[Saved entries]
————————
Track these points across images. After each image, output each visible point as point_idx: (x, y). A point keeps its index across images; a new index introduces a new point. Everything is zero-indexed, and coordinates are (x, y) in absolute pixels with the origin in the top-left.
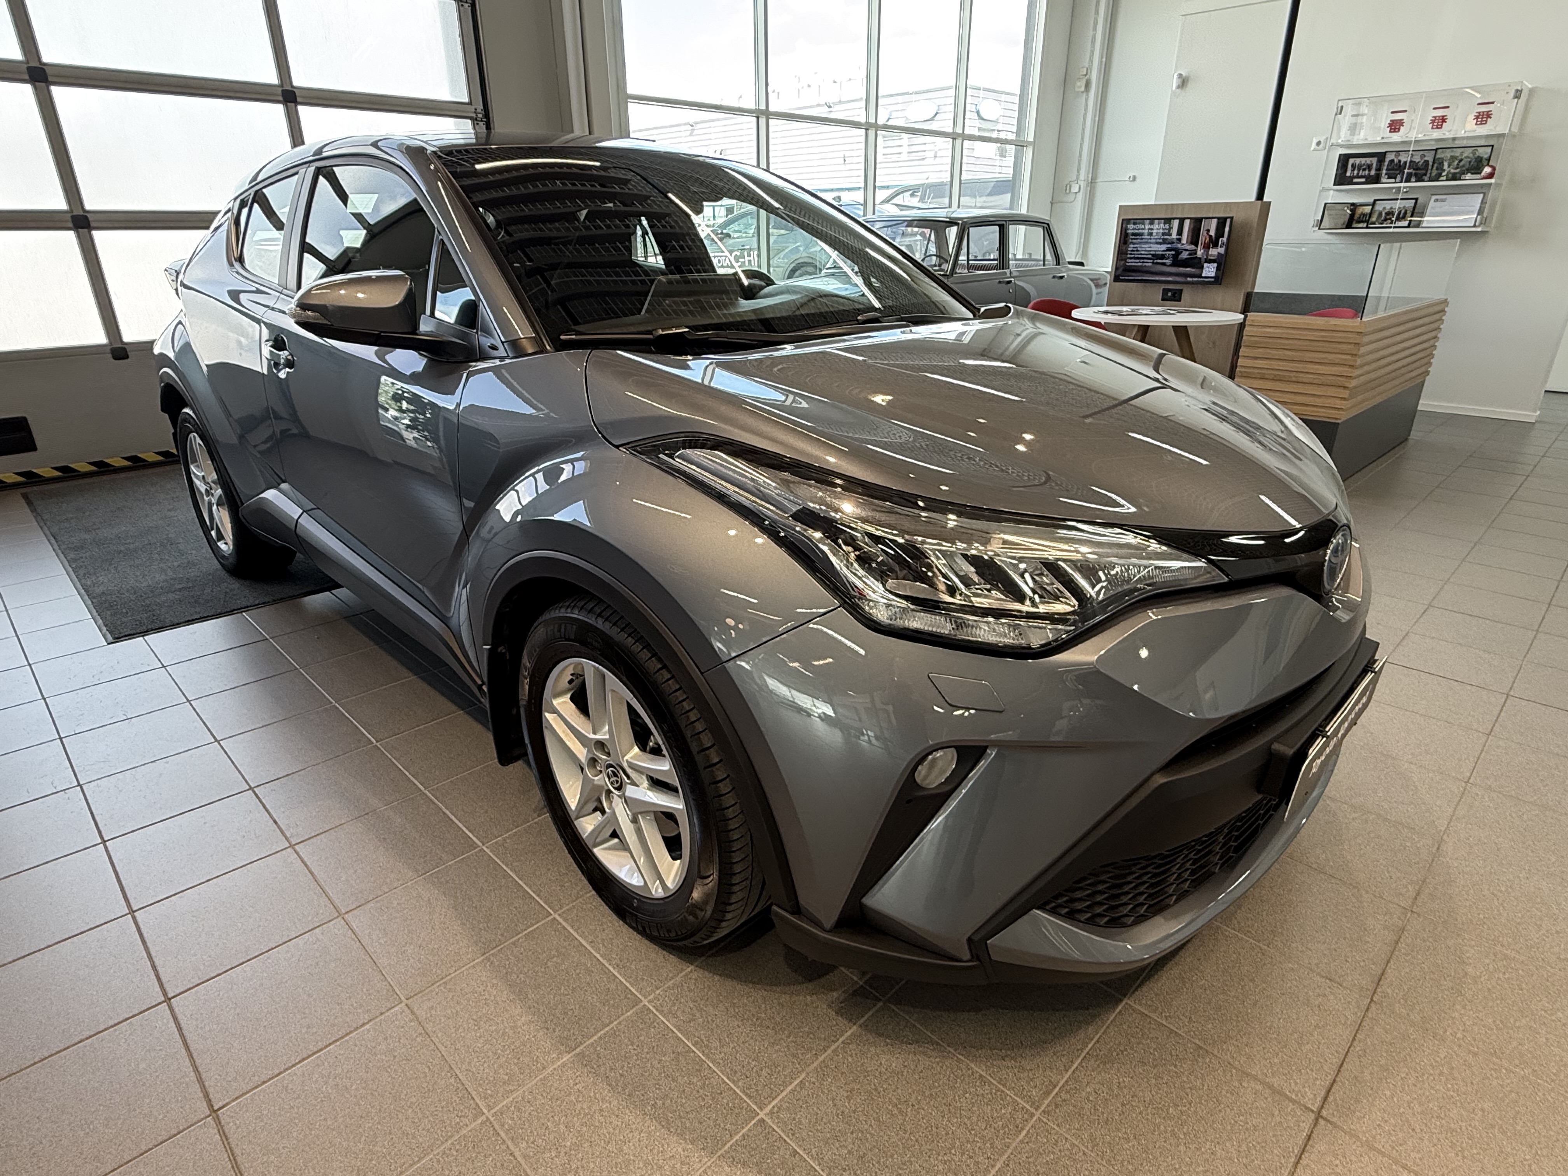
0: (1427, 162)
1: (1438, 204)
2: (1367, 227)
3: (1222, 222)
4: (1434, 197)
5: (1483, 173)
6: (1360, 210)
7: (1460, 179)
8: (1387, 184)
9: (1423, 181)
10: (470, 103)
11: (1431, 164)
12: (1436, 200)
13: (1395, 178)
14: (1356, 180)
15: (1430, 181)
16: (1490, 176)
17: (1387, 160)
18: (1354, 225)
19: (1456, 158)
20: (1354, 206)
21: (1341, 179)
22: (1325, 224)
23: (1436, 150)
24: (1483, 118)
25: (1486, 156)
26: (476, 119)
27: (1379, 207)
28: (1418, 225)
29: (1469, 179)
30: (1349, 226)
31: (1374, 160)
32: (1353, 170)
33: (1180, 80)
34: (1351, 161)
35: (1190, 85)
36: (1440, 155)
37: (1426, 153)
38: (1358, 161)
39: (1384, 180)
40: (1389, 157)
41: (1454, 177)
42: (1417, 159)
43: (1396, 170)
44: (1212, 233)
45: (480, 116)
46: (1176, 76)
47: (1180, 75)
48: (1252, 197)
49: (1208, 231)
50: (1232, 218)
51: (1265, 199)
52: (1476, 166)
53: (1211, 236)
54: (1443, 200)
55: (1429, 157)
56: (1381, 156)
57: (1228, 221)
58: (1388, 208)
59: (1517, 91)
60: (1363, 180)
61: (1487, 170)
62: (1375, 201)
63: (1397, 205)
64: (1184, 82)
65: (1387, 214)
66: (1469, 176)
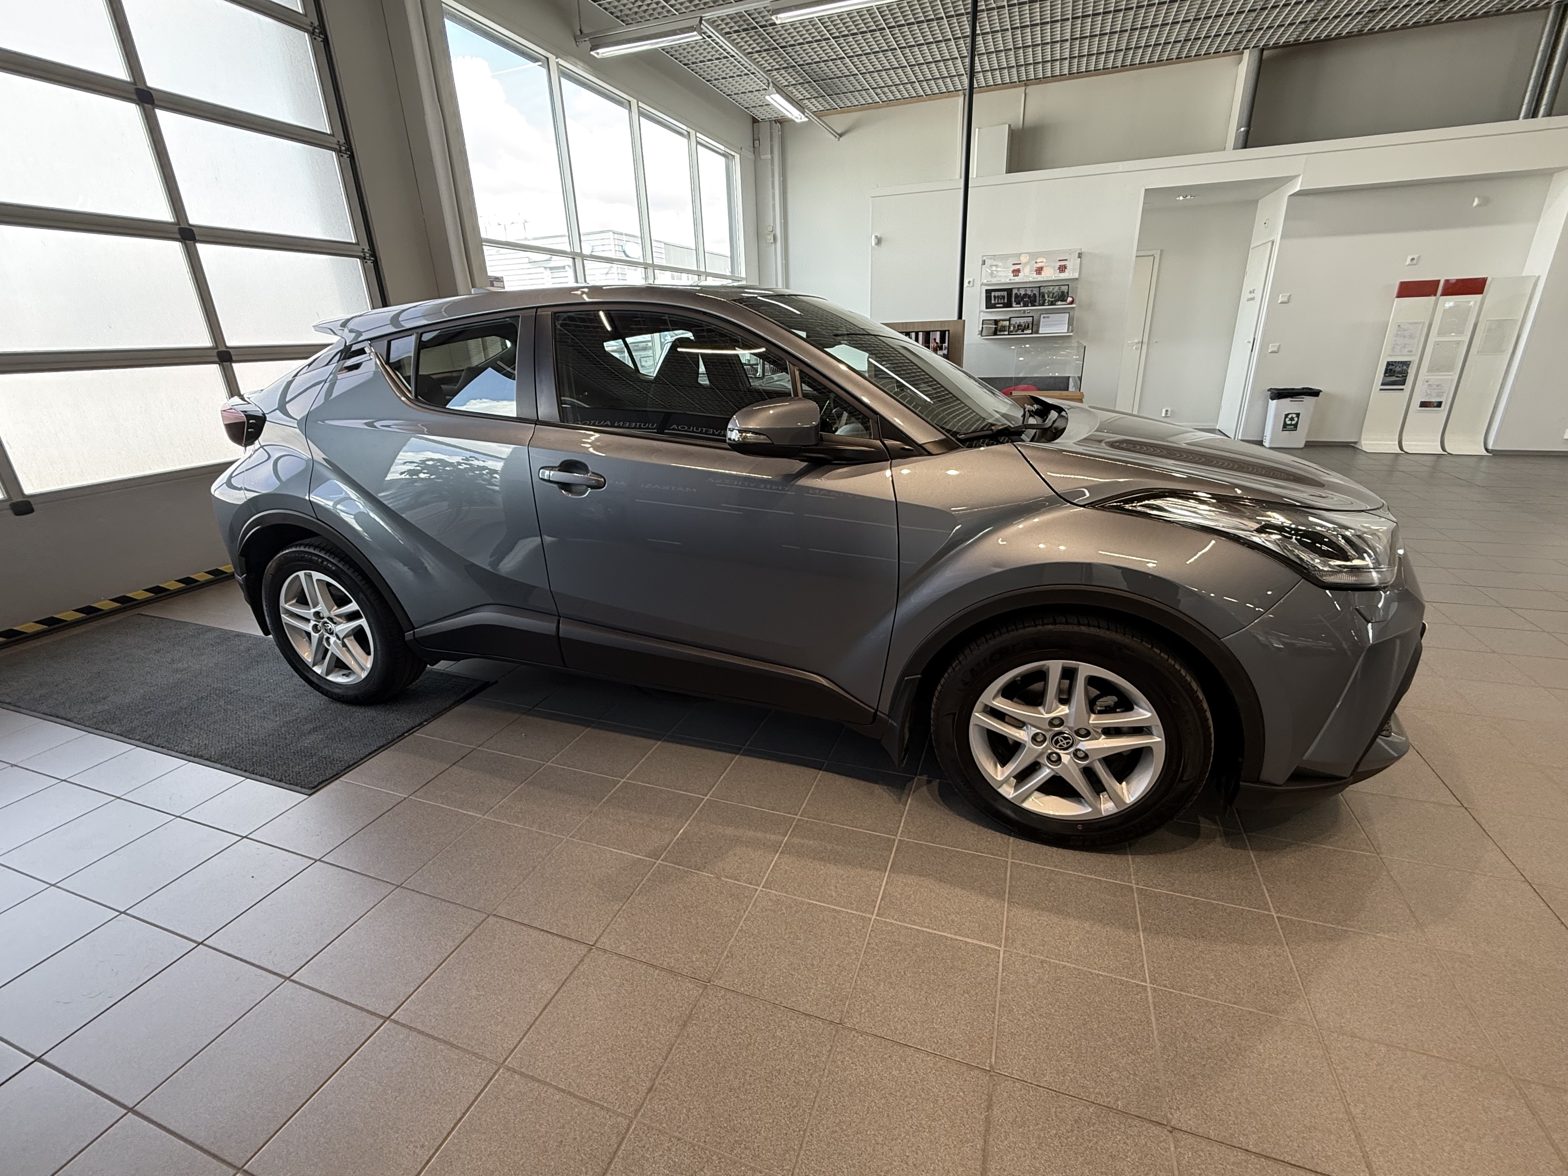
————————
**ASSIGNMENT:** The lines to repeat start at the one holding "34: (1351, 161)" and run through the last line of the records above; write them out exactly, both ends included, but not the pictures.

**YOUR SOLUTION:**
34: (1351, 161)
35: (1190, 85)
36: (1440, 155)
37: (1426, 153)
38: (1358, 161)
39: (1384, 180)
40: (1389, 157)
41: (1454, 177)
42: (1417, 159)
43: (1396, 170)
44: (1212, 233)
45: (480, 116)
46: (1176, 76)
47: (1180, 75)
48: (1252, 197)
49: (1208, 231)
50: (1232, 218)
51: (1265, 199)
52: (1476, 166)
53: (1211, 236)
54: (1443, 200)
55: (1429, 157)
56: (1381, 156)
57: (1228, 221)
58: (1388, 208)
59: (1517, 91)
60: (1363, 180)
61: (1487, 170)
62: (1375, 201)
63: (1397, 205)
64: (1184, 82)
65: (1387, 214)
66: (1469, 176)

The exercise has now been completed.